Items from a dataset
#####

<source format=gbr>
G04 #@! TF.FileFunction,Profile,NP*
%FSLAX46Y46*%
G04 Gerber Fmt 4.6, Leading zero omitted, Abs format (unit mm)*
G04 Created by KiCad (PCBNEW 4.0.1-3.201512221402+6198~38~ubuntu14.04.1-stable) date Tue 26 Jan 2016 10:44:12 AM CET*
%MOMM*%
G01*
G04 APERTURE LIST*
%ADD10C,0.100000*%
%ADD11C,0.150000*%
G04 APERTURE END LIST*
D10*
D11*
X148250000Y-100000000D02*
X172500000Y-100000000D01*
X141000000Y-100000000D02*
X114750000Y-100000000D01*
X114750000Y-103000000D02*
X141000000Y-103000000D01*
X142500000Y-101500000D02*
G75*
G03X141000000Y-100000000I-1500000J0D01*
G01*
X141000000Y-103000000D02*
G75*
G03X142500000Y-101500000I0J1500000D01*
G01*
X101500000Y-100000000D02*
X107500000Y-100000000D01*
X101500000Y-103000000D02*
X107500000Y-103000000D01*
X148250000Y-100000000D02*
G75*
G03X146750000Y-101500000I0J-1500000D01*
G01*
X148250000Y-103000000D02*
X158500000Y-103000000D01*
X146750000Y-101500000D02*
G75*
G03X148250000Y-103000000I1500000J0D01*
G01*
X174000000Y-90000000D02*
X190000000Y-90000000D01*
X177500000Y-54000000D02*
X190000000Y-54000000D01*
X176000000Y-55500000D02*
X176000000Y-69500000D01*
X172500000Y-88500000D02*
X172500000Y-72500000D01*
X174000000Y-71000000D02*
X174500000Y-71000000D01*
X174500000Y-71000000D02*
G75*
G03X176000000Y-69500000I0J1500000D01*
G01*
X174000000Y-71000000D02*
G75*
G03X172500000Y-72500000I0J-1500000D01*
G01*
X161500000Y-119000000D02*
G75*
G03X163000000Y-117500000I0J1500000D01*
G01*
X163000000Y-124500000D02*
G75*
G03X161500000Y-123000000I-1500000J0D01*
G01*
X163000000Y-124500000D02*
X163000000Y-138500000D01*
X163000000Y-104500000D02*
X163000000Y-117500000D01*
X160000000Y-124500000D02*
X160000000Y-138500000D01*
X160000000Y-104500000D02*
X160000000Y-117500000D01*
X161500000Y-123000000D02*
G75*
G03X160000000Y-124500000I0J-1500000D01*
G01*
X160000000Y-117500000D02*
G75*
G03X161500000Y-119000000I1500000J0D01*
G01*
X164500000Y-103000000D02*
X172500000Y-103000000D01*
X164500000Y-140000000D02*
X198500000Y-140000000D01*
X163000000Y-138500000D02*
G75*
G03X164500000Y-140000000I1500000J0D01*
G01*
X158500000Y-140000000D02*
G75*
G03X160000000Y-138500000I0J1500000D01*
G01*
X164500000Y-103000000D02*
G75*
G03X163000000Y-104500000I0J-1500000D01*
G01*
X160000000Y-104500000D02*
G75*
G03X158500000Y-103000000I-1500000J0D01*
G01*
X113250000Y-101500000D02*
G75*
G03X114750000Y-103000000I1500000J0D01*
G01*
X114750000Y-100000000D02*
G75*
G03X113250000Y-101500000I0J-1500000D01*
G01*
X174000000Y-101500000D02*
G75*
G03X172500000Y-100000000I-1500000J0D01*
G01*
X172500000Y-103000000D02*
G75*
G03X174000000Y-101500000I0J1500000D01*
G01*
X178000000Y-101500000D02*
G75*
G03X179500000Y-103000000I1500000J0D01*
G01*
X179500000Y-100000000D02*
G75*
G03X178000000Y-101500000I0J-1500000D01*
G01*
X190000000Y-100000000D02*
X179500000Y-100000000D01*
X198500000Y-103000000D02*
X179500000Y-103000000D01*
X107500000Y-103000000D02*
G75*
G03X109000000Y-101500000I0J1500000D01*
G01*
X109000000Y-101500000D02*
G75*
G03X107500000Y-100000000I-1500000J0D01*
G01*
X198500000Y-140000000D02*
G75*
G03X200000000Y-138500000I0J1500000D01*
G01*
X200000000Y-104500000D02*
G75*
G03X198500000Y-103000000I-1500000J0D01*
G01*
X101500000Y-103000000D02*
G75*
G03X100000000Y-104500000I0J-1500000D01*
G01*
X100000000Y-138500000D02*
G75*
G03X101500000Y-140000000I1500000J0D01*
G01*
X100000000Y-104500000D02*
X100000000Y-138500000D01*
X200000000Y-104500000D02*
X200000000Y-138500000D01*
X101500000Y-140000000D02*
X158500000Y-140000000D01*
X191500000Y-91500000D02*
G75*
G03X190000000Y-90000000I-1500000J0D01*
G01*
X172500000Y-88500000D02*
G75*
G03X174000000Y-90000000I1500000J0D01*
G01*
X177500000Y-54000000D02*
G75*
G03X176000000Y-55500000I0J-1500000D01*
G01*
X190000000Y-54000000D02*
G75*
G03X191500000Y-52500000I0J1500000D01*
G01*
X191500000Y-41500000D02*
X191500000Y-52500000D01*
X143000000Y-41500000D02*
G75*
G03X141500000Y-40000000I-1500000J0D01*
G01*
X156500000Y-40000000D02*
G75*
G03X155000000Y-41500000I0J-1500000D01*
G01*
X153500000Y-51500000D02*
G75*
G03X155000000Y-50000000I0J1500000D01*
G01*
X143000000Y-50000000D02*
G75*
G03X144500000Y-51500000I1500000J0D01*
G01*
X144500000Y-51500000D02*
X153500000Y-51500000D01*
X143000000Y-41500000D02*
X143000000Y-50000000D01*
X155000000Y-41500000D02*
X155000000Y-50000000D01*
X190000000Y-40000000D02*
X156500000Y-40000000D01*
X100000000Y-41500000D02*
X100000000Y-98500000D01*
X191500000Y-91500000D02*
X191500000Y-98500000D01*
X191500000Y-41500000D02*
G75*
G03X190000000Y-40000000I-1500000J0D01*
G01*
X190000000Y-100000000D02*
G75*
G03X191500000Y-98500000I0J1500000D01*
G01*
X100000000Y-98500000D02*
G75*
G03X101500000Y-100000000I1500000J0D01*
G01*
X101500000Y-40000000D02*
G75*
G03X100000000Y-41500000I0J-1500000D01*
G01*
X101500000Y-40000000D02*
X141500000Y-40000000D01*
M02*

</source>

#####

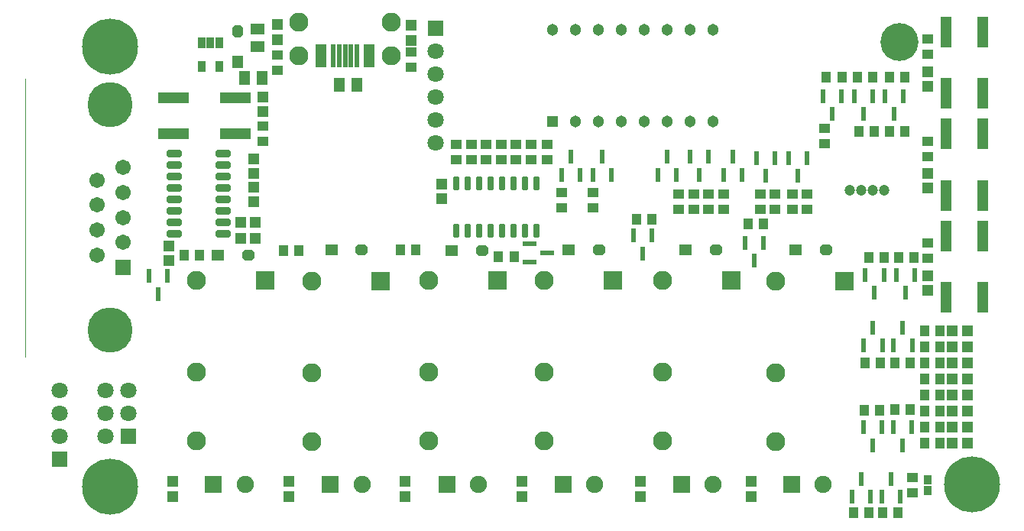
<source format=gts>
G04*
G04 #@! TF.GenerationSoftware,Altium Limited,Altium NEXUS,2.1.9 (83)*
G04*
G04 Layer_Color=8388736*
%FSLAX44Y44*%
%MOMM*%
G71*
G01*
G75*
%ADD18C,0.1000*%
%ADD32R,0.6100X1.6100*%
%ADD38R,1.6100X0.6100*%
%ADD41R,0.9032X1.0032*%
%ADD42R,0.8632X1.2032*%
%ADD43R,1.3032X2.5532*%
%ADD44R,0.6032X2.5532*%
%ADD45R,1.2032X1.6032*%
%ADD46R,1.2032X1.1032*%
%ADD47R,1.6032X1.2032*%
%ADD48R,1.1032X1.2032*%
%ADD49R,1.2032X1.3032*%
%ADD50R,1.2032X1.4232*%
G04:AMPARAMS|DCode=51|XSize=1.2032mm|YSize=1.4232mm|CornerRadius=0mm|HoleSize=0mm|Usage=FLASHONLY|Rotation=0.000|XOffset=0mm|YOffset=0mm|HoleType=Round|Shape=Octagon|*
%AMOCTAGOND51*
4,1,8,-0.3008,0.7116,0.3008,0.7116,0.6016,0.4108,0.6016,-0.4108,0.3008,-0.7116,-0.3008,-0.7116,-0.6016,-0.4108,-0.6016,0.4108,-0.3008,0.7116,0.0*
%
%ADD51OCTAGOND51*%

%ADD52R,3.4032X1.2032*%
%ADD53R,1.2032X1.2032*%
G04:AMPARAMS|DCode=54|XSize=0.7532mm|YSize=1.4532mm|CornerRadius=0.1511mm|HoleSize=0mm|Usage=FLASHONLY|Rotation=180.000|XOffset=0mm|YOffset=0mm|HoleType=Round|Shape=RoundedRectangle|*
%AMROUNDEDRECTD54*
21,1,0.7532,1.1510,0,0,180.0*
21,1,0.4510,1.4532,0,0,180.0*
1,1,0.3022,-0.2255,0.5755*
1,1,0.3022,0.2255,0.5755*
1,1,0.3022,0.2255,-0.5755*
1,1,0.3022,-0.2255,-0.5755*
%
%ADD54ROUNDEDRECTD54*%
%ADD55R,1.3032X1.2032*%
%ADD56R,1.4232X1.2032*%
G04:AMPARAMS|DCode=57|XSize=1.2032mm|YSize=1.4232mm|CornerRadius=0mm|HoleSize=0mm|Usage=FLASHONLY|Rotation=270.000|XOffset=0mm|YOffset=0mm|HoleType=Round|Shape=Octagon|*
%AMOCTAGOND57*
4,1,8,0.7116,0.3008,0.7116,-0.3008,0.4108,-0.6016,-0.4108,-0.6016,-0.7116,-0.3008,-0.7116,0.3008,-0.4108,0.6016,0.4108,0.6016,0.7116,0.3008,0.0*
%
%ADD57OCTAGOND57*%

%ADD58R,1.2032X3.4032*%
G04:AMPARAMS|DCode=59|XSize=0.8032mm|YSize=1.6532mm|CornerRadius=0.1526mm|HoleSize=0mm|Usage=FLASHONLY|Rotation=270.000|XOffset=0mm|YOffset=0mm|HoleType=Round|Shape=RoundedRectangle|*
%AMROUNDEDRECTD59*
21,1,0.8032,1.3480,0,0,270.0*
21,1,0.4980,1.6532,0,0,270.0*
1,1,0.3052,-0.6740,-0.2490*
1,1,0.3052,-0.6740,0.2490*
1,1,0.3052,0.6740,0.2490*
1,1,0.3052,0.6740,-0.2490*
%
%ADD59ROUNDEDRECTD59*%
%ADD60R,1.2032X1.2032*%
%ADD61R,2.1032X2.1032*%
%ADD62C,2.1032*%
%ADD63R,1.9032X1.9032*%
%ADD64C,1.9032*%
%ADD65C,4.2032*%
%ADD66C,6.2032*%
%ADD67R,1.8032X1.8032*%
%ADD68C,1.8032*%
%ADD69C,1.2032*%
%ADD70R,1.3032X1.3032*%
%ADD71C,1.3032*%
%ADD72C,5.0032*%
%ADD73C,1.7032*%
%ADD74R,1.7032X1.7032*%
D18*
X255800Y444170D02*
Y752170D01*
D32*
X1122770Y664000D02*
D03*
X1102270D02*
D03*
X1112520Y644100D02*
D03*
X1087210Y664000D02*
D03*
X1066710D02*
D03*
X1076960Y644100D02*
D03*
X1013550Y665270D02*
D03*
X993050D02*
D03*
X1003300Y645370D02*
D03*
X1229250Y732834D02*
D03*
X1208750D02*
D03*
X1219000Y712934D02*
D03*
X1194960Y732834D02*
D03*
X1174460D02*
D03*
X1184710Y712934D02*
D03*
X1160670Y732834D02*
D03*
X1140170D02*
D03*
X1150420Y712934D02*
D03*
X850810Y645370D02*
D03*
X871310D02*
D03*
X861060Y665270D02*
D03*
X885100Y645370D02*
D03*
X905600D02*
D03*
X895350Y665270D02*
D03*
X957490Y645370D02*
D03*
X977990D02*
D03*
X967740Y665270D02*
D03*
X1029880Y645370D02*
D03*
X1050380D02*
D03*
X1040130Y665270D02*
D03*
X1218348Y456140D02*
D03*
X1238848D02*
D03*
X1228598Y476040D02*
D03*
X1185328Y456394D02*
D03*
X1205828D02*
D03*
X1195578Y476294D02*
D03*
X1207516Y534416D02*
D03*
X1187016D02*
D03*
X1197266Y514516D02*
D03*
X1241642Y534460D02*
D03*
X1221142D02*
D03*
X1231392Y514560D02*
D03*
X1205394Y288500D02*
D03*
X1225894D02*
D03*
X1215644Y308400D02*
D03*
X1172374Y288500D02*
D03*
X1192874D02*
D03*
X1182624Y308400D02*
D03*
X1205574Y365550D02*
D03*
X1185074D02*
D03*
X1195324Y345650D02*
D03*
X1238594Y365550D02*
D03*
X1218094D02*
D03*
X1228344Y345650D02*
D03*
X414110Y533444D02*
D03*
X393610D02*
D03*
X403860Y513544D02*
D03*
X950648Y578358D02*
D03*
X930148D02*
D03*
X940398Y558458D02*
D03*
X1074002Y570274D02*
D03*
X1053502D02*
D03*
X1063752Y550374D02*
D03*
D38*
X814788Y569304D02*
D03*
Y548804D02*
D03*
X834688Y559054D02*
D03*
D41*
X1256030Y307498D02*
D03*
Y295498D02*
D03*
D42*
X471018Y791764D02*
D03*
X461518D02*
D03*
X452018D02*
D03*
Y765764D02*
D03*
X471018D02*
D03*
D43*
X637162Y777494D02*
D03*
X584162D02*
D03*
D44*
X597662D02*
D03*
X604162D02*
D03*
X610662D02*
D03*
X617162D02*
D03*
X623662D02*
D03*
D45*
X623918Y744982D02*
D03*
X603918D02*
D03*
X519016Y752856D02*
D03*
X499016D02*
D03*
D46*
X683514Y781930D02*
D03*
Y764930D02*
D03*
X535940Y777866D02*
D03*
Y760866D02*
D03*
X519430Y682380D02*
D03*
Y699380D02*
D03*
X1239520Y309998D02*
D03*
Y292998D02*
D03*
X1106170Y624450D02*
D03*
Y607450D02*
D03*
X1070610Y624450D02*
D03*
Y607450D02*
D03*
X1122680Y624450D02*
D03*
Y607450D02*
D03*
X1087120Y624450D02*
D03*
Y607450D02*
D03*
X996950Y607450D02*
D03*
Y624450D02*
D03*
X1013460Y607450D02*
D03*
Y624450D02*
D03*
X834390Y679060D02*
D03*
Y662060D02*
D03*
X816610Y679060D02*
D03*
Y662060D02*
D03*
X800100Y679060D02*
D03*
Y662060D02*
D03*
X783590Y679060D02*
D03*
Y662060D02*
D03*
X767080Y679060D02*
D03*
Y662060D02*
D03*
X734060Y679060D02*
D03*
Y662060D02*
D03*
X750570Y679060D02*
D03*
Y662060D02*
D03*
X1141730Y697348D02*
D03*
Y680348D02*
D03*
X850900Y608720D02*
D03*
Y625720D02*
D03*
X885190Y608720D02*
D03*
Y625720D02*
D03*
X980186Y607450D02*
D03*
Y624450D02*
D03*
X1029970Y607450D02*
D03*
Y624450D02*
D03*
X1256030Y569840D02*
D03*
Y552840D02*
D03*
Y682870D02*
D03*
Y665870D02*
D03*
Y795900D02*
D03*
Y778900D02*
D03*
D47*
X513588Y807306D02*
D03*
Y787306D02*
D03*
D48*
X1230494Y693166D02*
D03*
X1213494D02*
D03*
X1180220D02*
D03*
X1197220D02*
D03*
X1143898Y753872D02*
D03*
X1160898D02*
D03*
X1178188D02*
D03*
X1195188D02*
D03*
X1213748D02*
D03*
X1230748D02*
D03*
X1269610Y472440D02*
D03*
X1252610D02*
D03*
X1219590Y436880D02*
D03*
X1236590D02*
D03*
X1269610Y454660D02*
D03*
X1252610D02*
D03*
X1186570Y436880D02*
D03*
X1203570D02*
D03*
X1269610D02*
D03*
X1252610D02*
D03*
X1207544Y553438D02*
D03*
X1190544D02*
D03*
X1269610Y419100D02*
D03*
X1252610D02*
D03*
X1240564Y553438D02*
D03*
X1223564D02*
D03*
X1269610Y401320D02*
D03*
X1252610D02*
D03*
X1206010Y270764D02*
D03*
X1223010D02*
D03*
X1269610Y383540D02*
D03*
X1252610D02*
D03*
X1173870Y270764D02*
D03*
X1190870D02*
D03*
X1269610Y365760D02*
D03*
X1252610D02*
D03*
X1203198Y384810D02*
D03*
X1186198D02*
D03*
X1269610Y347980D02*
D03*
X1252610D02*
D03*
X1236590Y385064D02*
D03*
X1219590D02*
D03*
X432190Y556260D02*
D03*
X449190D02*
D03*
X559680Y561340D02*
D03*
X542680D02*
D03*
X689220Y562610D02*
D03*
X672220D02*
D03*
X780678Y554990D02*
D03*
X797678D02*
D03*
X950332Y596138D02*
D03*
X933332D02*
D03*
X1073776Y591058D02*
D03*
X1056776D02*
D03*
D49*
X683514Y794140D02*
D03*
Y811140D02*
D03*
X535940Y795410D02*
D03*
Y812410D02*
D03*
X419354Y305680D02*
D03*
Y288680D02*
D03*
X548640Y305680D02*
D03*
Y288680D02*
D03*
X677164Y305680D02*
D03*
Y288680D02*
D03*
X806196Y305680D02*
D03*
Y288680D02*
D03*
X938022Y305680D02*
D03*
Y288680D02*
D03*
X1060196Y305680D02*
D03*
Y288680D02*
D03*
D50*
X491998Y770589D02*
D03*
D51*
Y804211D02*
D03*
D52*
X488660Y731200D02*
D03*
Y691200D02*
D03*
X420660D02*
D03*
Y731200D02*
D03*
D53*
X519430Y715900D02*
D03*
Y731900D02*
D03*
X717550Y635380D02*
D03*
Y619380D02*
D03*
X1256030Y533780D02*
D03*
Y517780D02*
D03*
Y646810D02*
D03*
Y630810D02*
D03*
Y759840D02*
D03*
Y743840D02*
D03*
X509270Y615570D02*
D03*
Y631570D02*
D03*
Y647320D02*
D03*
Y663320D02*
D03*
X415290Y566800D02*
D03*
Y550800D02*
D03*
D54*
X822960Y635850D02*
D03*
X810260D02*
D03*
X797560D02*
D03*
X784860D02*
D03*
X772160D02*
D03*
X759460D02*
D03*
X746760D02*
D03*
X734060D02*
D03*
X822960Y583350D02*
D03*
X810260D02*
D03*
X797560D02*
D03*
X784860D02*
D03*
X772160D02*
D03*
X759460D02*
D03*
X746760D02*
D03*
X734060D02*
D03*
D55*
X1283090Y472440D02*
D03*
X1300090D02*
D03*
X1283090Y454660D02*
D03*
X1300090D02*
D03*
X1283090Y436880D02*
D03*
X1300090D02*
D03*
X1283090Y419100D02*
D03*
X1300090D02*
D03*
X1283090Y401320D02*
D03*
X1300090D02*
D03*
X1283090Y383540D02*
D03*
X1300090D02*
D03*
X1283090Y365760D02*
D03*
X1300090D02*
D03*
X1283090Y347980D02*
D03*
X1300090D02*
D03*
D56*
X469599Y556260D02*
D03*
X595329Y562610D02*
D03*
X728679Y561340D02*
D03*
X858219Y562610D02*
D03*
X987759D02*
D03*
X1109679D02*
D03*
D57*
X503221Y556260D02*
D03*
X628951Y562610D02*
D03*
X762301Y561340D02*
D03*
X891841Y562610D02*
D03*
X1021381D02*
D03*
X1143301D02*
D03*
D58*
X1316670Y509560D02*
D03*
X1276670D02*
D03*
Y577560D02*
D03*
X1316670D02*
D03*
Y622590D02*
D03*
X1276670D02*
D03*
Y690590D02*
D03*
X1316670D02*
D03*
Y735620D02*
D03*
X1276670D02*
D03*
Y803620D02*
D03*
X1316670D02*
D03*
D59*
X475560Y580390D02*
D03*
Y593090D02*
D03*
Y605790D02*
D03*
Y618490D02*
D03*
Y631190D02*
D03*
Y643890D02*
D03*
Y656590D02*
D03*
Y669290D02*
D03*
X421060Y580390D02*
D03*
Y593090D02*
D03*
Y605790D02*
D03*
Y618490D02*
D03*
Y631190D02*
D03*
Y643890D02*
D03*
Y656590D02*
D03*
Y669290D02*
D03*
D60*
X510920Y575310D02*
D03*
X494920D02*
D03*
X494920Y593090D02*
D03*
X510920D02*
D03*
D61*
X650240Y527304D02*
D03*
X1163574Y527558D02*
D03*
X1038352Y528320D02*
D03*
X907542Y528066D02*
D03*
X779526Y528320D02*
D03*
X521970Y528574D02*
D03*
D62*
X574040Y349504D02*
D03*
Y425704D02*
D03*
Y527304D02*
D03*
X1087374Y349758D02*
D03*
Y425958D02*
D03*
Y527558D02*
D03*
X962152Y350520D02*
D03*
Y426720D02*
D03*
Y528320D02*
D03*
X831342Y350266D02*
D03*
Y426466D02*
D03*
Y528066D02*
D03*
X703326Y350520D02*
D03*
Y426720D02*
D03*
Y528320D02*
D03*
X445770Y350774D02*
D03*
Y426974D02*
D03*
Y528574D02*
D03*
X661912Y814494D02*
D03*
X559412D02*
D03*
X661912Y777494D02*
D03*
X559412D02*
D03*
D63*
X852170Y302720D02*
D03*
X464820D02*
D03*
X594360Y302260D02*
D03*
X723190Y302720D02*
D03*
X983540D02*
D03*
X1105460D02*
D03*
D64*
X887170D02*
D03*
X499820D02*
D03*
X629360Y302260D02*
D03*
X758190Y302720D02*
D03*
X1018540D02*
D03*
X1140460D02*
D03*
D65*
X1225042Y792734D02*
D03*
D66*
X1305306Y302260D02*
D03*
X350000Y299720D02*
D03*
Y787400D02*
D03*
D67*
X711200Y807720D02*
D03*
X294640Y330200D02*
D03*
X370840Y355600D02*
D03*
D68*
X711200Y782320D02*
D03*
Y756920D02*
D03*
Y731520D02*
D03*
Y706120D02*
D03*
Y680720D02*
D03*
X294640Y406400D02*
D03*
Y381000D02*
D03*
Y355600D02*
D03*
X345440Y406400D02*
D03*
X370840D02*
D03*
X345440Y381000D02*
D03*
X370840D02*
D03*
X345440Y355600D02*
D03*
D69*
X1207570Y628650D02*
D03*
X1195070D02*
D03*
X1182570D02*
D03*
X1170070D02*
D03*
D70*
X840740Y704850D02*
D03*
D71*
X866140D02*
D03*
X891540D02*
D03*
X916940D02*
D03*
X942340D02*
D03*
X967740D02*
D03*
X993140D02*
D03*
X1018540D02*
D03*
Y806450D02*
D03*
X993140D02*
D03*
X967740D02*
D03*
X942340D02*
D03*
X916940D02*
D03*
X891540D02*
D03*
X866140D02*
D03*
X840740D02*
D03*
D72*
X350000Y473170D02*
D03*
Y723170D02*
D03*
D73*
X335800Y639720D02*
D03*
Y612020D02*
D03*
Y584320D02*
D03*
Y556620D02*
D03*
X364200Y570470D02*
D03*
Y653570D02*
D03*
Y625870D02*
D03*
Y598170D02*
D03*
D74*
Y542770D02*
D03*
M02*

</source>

#####

■ TASK GOAL ■
A bare number is expected: how many lines above contain the word "FLASHONLY"?

■ RESPONSE ■
4